Do the numbers require manual intervention?

Let's check both throughput and storage against DynamoDB's per-partition limits:

Throughput:

Peak WPS            → 20k writes/sec
Peak RPS            → 20k reads/sec
Total ops/sec       → 40k ops/sec

DynamoDB per-partition limits:
  Write  → 1,000 WPS
  Read   → 3,000 RPS
  Total  → 4,000 ops/sec per partition

Partitions needed for throughput = 40,000 / 4,000 = 10 partitions minimum

10 partitions for throughput — trivial.

Storage:

Hot data (90 days)           → 22.5 TB = 22,500 GB
DynamoDB per-partition limit → 10 GB

Partitions needed for storage = 22,500 / 10 = 2,250 partitions

Storage dominates. DynamoDB automatically creates ~2,250 partitions to hold 22.5 TB.

Throughput capacity unlocked by those 2,250 partitions:

2,250 partitions × 4,000 ops/sec = 9,000,000 ops/sec available
Actual need                      = 40,000 ops/sec

Headroom: 225× more capacity than needed

The storage requirement forces DynamoDB to create far more partitions than throughput alone would need. Those extra partitions come with massive throughput headroom as a side effect.


Conclusion — no manual sharding needed

DynamoDB auto-partitions based on storage and throughput. With 22.5 TB of hot data, it creates ~2,250 internal partitions automatically.
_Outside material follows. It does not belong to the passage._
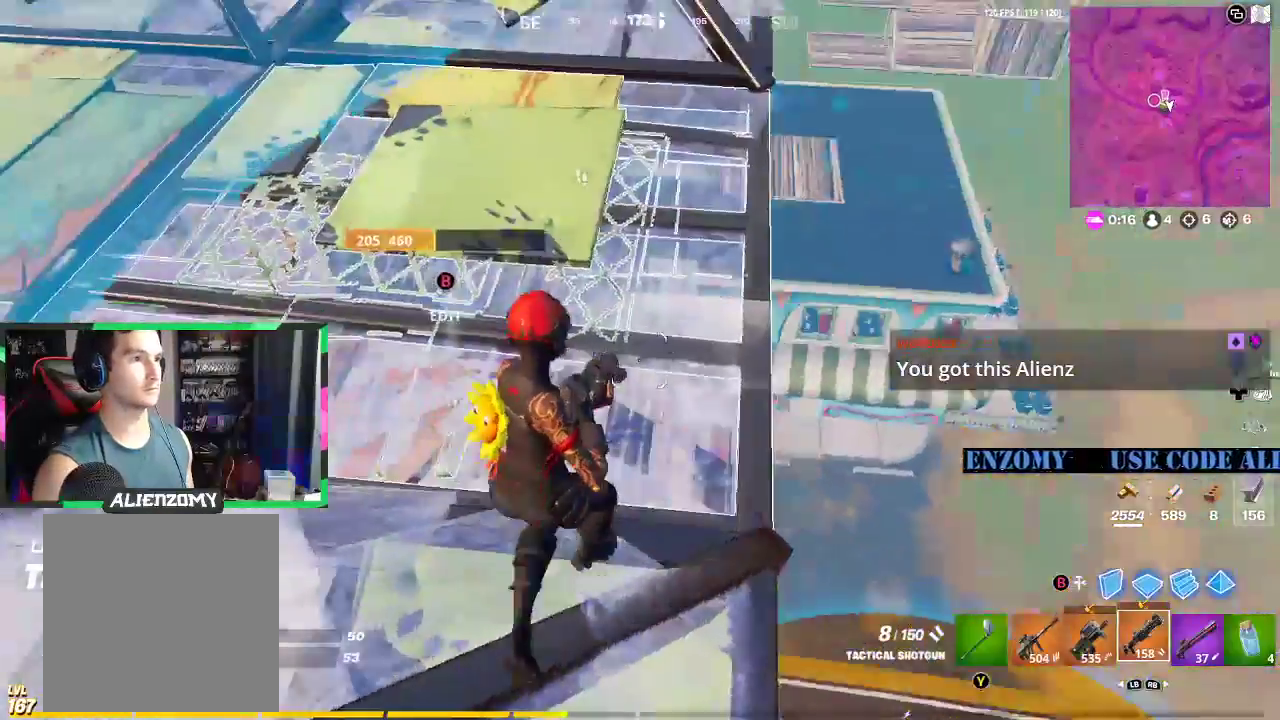
{"buttons": [], "left_stick": "left", "right_stick": "center", "events": [[125, "left_stick", "left"], [208, "right_stick", "up-left"], [354, "right_stick", "center"]]}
No routing layer to build, no rebalancing to manage, no cross-shard queries to handle.

The only manual intervention needed is hot partition salting — when a specific conversation_id generates too many writes to a single partition. That's a throughput concentration problem, not a sharding problem. It's covered in the next section.

Manual sharding (Postgres style) → not needed
DynamoDB auto-partitioning       → handles it
Hot partition salting            → only for conversation-level throughput spikes

Interview framing

DynamoDB handles partitioning automatically. With 22.5 TB of hot data it creates ~2,250 partitions, giving us 9M ops/sec of capacity against our 40k ops/sec need — 225× headroom. No manual sharding needed. The only manual intervention is hot partition salting for individual conversations that exceed 1,000 WPS — which is a different problem.